**REQUIREMENT**
Each entry, in full: copy it out exactly.

[Dataset entries]
- - - - - - -

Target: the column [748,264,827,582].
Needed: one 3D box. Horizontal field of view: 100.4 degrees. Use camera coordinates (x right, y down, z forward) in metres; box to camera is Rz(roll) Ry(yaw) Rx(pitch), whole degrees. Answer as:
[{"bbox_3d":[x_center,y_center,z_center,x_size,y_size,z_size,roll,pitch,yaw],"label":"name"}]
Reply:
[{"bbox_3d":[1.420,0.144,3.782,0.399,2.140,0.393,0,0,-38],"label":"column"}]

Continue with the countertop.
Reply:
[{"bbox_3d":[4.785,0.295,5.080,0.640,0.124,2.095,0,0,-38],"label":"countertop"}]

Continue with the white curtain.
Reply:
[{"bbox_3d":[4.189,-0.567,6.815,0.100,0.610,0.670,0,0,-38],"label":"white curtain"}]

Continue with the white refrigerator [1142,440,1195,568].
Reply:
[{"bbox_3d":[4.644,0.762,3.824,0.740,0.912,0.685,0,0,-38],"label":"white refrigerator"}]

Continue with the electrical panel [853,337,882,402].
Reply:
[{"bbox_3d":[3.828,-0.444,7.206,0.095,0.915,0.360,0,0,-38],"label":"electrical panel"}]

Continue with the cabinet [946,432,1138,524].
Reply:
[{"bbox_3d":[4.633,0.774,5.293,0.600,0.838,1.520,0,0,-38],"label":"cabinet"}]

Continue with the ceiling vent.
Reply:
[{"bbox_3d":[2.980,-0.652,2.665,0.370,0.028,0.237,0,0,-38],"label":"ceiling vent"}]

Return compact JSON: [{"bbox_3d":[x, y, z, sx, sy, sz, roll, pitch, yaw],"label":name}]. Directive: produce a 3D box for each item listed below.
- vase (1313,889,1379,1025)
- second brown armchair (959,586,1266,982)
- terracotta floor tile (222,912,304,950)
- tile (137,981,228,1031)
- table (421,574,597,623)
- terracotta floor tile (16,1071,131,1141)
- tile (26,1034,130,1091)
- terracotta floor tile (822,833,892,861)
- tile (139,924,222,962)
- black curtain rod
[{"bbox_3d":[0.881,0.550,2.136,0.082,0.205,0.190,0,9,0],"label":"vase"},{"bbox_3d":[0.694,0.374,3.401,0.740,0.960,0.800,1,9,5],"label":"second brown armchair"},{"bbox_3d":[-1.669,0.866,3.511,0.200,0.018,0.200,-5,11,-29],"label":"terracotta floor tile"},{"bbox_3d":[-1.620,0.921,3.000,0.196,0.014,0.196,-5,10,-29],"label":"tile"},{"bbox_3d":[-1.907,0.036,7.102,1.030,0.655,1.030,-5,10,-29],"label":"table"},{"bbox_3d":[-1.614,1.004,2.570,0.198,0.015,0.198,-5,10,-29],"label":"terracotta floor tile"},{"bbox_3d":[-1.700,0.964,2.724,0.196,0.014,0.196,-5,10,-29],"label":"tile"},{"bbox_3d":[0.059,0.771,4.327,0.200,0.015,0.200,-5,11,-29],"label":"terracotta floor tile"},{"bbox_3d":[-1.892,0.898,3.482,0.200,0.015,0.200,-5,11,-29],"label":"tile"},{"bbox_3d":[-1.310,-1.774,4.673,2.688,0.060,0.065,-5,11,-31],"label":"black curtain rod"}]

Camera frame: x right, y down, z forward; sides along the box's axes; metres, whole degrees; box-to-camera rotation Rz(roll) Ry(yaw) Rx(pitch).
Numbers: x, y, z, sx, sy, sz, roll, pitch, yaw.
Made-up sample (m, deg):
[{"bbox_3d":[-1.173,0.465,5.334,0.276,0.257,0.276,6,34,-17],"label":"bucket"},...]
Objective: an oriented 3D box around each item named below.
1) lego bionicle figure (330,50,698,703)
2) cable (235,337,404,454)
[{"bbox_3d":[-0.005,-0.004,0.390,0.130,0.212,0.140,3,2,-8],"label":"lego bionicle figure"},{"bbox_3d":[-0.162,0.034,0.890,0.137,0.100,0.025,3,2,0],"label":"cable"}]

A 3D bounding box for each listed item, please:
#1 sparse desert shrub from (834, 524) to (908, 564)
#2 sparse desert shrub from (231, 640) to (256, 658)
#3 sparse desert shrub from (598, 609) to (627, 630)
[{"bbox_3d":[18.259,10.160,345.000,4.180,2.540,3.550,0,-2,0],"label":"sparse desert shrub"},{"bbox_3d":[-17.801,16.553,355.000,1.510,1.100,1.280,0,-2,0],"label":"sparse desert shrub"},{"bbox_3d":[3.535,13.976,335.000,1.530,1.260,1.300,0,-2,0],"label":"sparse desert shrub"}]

- - - - - - -

**EXERCISE ANSWER**
Target: the column [748,264,827,582].
Needed: one 3D box. Horizontal field of view: 100.4 degrees. Use camera coordinates (x right, y down, z forward) in metres; box to camera is Rz(roll) Ry(yaw) Rx(pitch), whole degrees. Answer as:
[{"bbox_3d":[x_center,y_center,z_center,x_size,y_size,z_size,roll,pitch,yaw],"label":"name"}]
Reply:
[{"bbox_3d":[1.420,0.144,3.782,0.399,2.140,0.393,0,0,-38],"label":"column"}]

Continue with the countertop.
Reply:
[{"bbox_3d":[4.785,0.295,5.080,0.640,0.124,2.095,0,0,-38],"label":"countertop"}]

Continue with the white curtain.
Reply:
[{"bbox_3d":[4.189,-0.567,6.815,0.100,0.610,0.670,0,0,-38],"label":"white curtain"}]

Continue with the white refrigerator [1142,440,1195,568].
Reply:
[{"bbox_3d":[4.644,0.762,3.824,0.740,0.912,0.685,0,0,-38],"label":"white refrigerator"}]

Continue with the electrical panel [853,337,882,402].
Reply:
[{"bbox_3d":[3.828,-0.444,7.206,0.095,0.915,0.360,0,0,-38],"label":"electrical panel"}]

Continue with the cabinet [946,432,1138,524].
Reply:
[{"bbox_3d":[4.633,0.774,5.293,0.600,0.838,1.520,0,0,-38],"label":"cabinet"}]

Continue with the ceiling vent.
Reply:
[{"bbox_3d":[2.980,-0.652,2.665,0.370,0.028,0.237,0,0,-38],"label":"ceiling vent"}]

Return compact JSON: [{"bbox_3d":[x, y, z, sx, sy, sz, roll, pitch, yaw],"label":name}]. Directive: produce a 3D box for each item listed below.
- vase (1313,889,1379,1025)
- second brown armchair (959,586,1266,982)
- terracotta floor tile (222,912,304,950)
- tile (137,981,228,1031)
- table (421,574,597,623)
- terracotta floor tile (16,1071,131,1141)
- tile (26,1034,130,1091)
- terracotta floor tile (822,833,892,861)
- tile (139,924,222,962)
- black curtain rod
[{"bbox_3d":[0.881,0.550,2.136,0.082,0.205,0.190,0,9,0],"label":"vase"},{"bbox_3d":[0.694,0.374,3.401,0.740,0.960,0.800,1,9,5],"label":"second brown armchair"},{"bbox_3d":[-1.669,0.866,3.511,0.200,0.018,0.200,-5,11,-29],"label":"terracotta floor tile"},{"bbox_3d":[-1.620,0.921,3.000,0.196,0.014,0.196,-5,10,-29],"label":"tile"},{"bbox_3d":[-1.907,0.036,7.102,1.030,0.655,1.030,-5,10,-29],"label":"table"},{"bbox_3d":[-1.614,1.004,2.570,0.198,0.015,0.198,-5,10,-29],"label":"terracotta floor tile"},{"bbox_3d":[-1.700,0.964,2.724,0.196,0.014,0.196,-5,10,-29],"label":"tile"},{"bbox_3d":[0.059,0.771,4.327,0.200,0.015,0.200,-5,11,-29],"label":"terracotta floor tile"},{"bbox_3d":[-1.892,0.898,3.482,0.200,0.015,0.200,-5,11,-29],"label":"tile"},{"bbox_3d":[-1.310,-1.774,4.673,2.688,0.060,0.065,-5,11,-31],"label":"black curtain rod"}]

Camera frame: x right, y down, z forward; sides along the box's axes; metres, whole degrees; box-to-camera rotation Rz(roll) Ry(yaw) Rx(pitch).
Numbers: x, y, z, sx, sy, sz, roll, pitch, yaw.
Made-up sample (m, deg):
[{"bbox_3d":[-1.173,0.465,5.334,0.276,0.257,0.276,6,34,-17],"label":"bucket"},...]
Objective: an oriented 3D box around each item named below.
1) lego bionicle figure (330,50,698,703)
2) cable (235,337,404,454)
[{"bbox_3d":[-0.005,-0.004,0.390,0.130,0.212,0.140,3,2,-8],"label":"lego bionicle figure"},{"bbox_3d":[-0.162,0.034,0.890,0.137,0.100,0.025,3,2,0],"label":"cable"}]

A 3D bounding box for each listed item, please:
#1 sparse desert shrub from (834, 524) to (908, 564)
#2 sparse desert shrub from (231, 640) to (256, 658)
#3 sparse desert shrub from (598, 609) to (627, 630)
[{"bbox_3d":[18.259,10.160,345.000,4.180,2.540,3.550,0,-2,0],"label":"sparse desert shrub"},{"bbox_3d":[-17.801,16.553,355.000,1.510,1.100,1.280,0,-2,0],"label":"sparse desert shrub"},{"bbox_3d":[3.535,13.976,335.000,1.530,1.260,1.300,0,-2,0],"label":"sparse desert shrub"}]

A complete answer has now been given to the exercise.